Evaluation of Lateral and Medial Parts of the Hamstring Muscle Fatigue Symmetry in Professional Footballers Cleared to Play After ACL Reconstruction

Rupture of the anterior cruciate ligament (ACL) is a severe injury common in sports. It also has a high rate of re-injury. The aim of this work was to assess hamstring muscle fatigue in active football players after ACL reconstruction who were cleared to play and to determine symmetry between the lateral and medial hamstring muscles. In professional football players post ACL reconstruction (n = 25) and non-injured players (n = 26), the bioelectrical activity of the medial (biceps femoris-BF) and lateral (semimembranosus and semitendinosus-SEM) hamstring muscles was measured during 60 s of isometric contraction. The fatigue variables were calculated using the Continuous Wavelet Transform (CWT) tool. The football players following ACL reconstruction demonstrated significant asymmetry in fatigue of the lateral and medial hamstring muscles, with greater fatigue in the SEM compared to the BF muscle.

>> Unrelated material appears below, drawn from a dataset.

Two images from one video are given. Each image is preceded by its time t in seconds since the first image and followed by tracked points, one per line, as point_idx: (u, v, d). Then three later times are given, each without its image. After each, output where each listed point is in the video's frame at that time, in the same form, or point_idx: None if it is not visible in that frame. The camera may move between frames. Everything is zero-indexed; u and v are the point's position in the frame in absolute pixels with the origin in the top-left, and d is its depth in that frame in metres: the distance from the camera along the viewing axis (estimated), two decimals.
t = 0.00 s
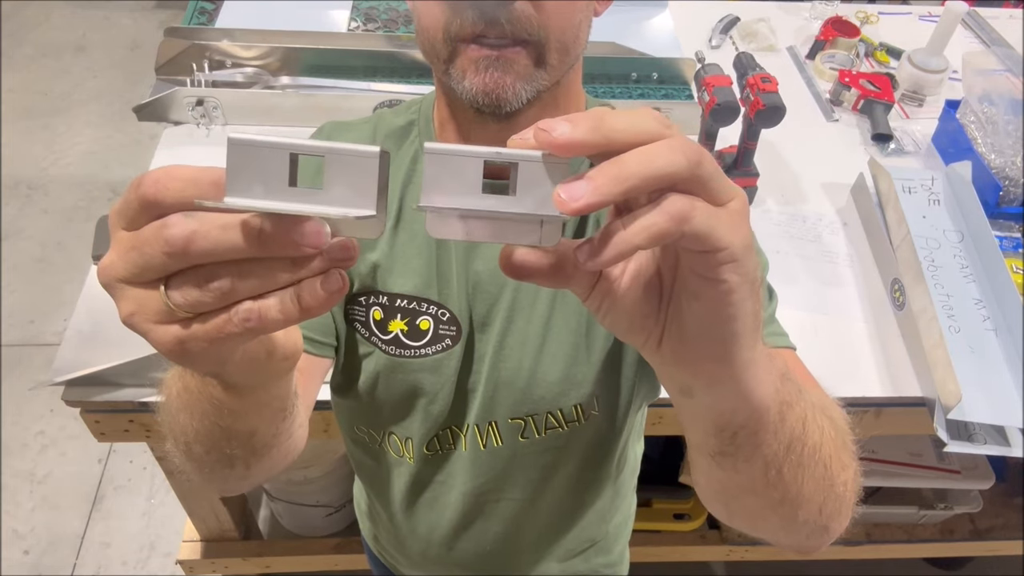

Moreover, in those after reconstruction, the changes are more pronounced, with higher muscle fatigue in both limbs (they have lower MDF than non-injured players) and more severe SEM muscle insufficiency (noted in both limbs but with greater intensity in the non-operated one). The higher SEM muscle fatigue observed in this study influenced the lateral-to-medial activation ratio within the hamstring muscle, which may be a probable cause of this muscle's insufficiency in laterally stabilizing the knee in the frontal and transverse plane. Furthermore, the hamstring muscles after reconstruction were more fatigued in both limbs, which may be another risk factor for ACL graft rupture. Therefore, increased fatigue in specific hamstring muscles may indicate the direction in which knee stabilization is compromised due to ACL overload. A muscle that becomes fatigued and inefficient more quickly also becomes ineffective in performing its function sooner, which can lead to increased overloading forces acting on the ACL graft.